Segment Start: Record extracts

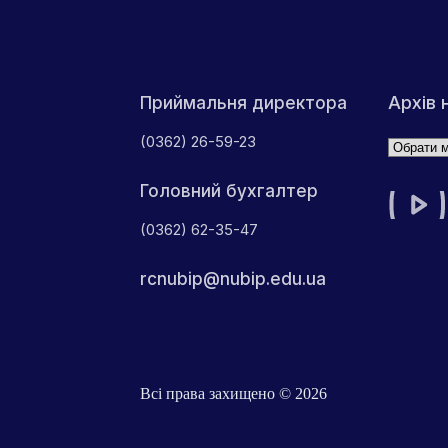
Архів 
Приймальня директора
(0362) 26-59-23
Архіви
Головний бухгалтер
(0362) 62-35-47
rcnubip@nubip.edu.ua
Всі права захищено © 2026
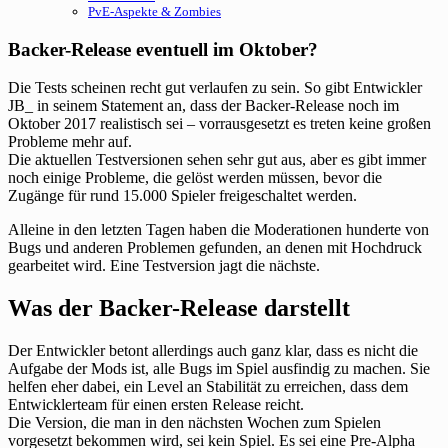
PvE-Aspekte & Zombies
Backer-Release eventuell im Oktober?
Die Tests scheinen recht gut verlaufen zu sein. So gibt Entwickler
JB_ in seinem Statement an, dass der Backer-Release noch im
Oktober 2017 realistisch sei – vorrausgesetzt es treten keine großen
Probleme mehr auf.
Die aktuellen Testversionen sehen sehr gut aus, aber es gibt immer
noch einige Probleme, die gelöst werden müssen, bevor die
Zugänge für rund 15.000 Spieler freigeschaltet werden.
Alleine in den letzten Tagen haben die Moderationen hunderte von
Bugs und anderen Problemen gefunden, an denen mit Hochdruck
gearbeitet wird. Eine Testversion jagt die nächste.
Was der Backer-Release darstellt
Der Entwickler betont allerdings auch ganz klar, dass es nicht die
Aufgabe der Mods ist, alle Bugs im Spiel ausfindig zu machen. Sie
helfen eher dabei, ein Level an Stabilität zu erreichen, dass dem
Entwicklerteam für einen ersten Release reicht.
Die Version, die man in den nächsten Wochen zum Spielen
vorgesetzt bekommen wird, sei kein Spiel. Es sei eine Pre-Alpha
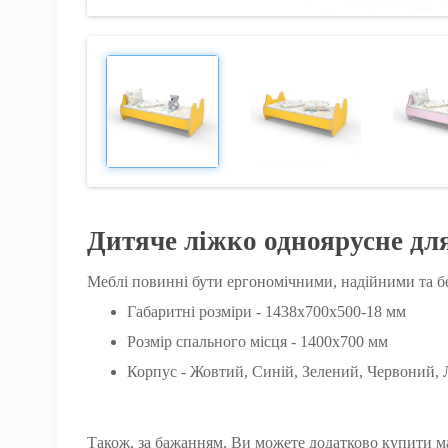
Дитяче ліжко одноярусне дл
Меблі повинні бути ергономічними, надійними та бе
Габаритні розміри - 1438х700х500-18 мм
Розмір спального місця - 1400х700 мм
Корпус - Жовтий, Синій, Зелений, Червоний, 
Також, за бажанням, Ви можете додатково купити ма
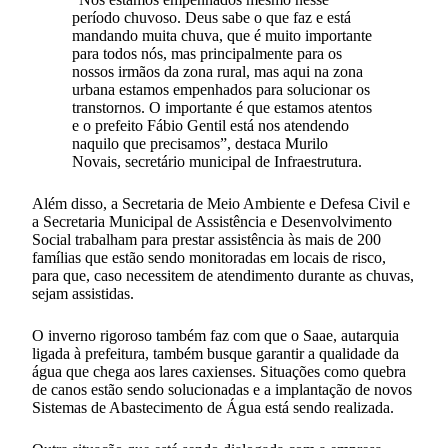
período chuvoso. Deus sabe o que faz e está
mandando muita chuva, que é muito importante
para todos nós, mas principalmente para os
nossos irmãos da zona rural, mas aqui na zona
urbana estamos empenhados para solucionar os
transtornos. O importante é que estamos atentos
e o prefeito Fábio Gentil está nos atendendo
naquilo que precisamos”, destaca Murilo
Novais, secretário municipal de Infraestrutura.
Além disso, a Secretaria de Meio Ambiente e Defesa Civil e
a Secretaria Municipal de Assistência e Desenvolvimento
Social trabalham para prestar assistência às mais de 200
famílias que estão sendo monitoradas em locais de risco,
para que, caso necessitem de atendimento durante as chuvas,
sejam assistidas.
O inverno rigoroso também faz com que o Saae, autarquia
ligada à prefeitura, também busque garantir a qualidade da
água que chega aos lares caxienses. Situações como quebra
de canos estão sendo solucionadas e a implantação de novos
Sistemas de Abastecimento de Água está sendo realizada.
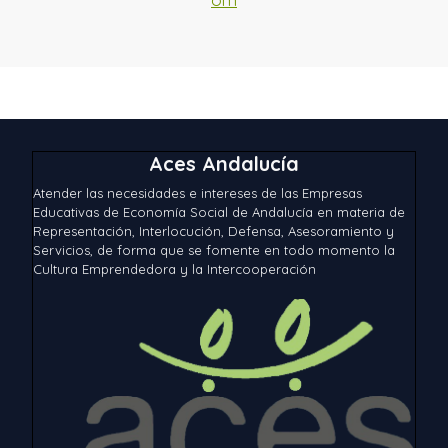
Aces Andalucía
Atender las necesidades e intereses de las Empresas
Educativas de Economía Social de Andalucía en materia de
Representación, Interlocución, Defensa, Asesoramiento y
Servicios, de forma que se fomente en todo momento la
Cultura Emprendedora y la Intercooperación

Segment End: Record extracts

» The problem
Reproduce the text of every record above word for word, and leave the pictures out.

» Answer to the problem
Архів 
Приймальня директора
(0362) 26-59-23
Архіви
Головний бухгалтер
(0362) 62-35-47
rcnubip@nubip.edu.ua
Всі права захищено © 2026
PvE-Aspekte & Zombies
Backer-Release eventuell im Oktober?
Die Tests scheinen recht gut verlaufen zu sein. So gibt Entwickler
JB_ in seinem Statement an, dass der Backer-Release noch im
Oktober 2017 realistisch sei – vorrausgesetzt es treten keine großen
Probleme mehr auf.
Die aktuellen Testversionen sehen sehr gut aus, aber es gibt immer
noch einige Probleme, die gelöst werden müssen, bevor die
Zugänge für rund 15.000 Spieler freigeschaltet werden.
Alleine in den letzten Tagen haben die Moderationen hunderte von
Bugs und anderen Problemen gefunden, an denen mit Hochdruck
gearbeitet wird. Eine Testversion jagt die nächste.
Was der Backer-Release darstellt
Der Entwickler betont allerdings auch ganz klar, dass es nicht die
Aufgabe der Mods ist, alle Bugs im Spiel ausfindig zu machen. Sie
helfen eher dabei, ein Level an Stabilität zu erreichen, dass dem
Entwicklerteam für einen ersten Release reicht.
Die Version, die man in den nächsten Wochen zum Spielen
vorgesetzt bekommen wird, sei kein Spiel. Es sei eine Pre-Alpha
Дитяче ліжко одноярусне дл
Меблі повинні бути ергономічними, надійними та бе
Габаритні розміри - 1438х700х500-18 мм
Розмір спального місця - 1400х700 мм
Корпус - Жовтий, Синій, Зелений, Червоний, 
Також, за бажанням, Ви можете додатково купити ма
período chuvoso. Deus sabe o que faz e está
mandando muita chuva, que é muito importante
para todos nós, mas principalmente para os
nossos irmãos da zona rural, mas aqui na zona
urbana estamos empenhados para solucionar os
transtornos. O importante é que estamos atentos
e o prefeito Fábio Gentil está nos atendendo
naquilo que precisamos”, destaca Murilo
Novais, secretário municipal de Infraestrutura.
Além disso, a Secretaria de Meio Ambiente e Defesa Civil e
a Secretaria Municipal de Assistência e Desenvolvimento
Social trabalham para prestar assistência às mais de 200
famílias que estão sendo monitoradas em locais de risco,
para que, caso necessitem de atendimento durante as chuvas,
sejam assistidas.
O inverno rigoroso também faz com que o Saae, autarquia
ligada à prefeitura, também busque garantir a qualidade da
água que chega aos lares caxienses. Situações como quebra
de canos estão sendo solucionadas e a implantação de novos
Sistemas de Abastecimento de Água está sendo realizada.
Aces Andalucía
Atender las necesidades e intereses de las Empresas
Educativas de Economía Social de Andalucía en materia de
Representación, Interlocución, Defensa, Asesoramiento y
Servicios, de forma que se fomente en todo momento la
Cultura Emprendedora y la Intercooperación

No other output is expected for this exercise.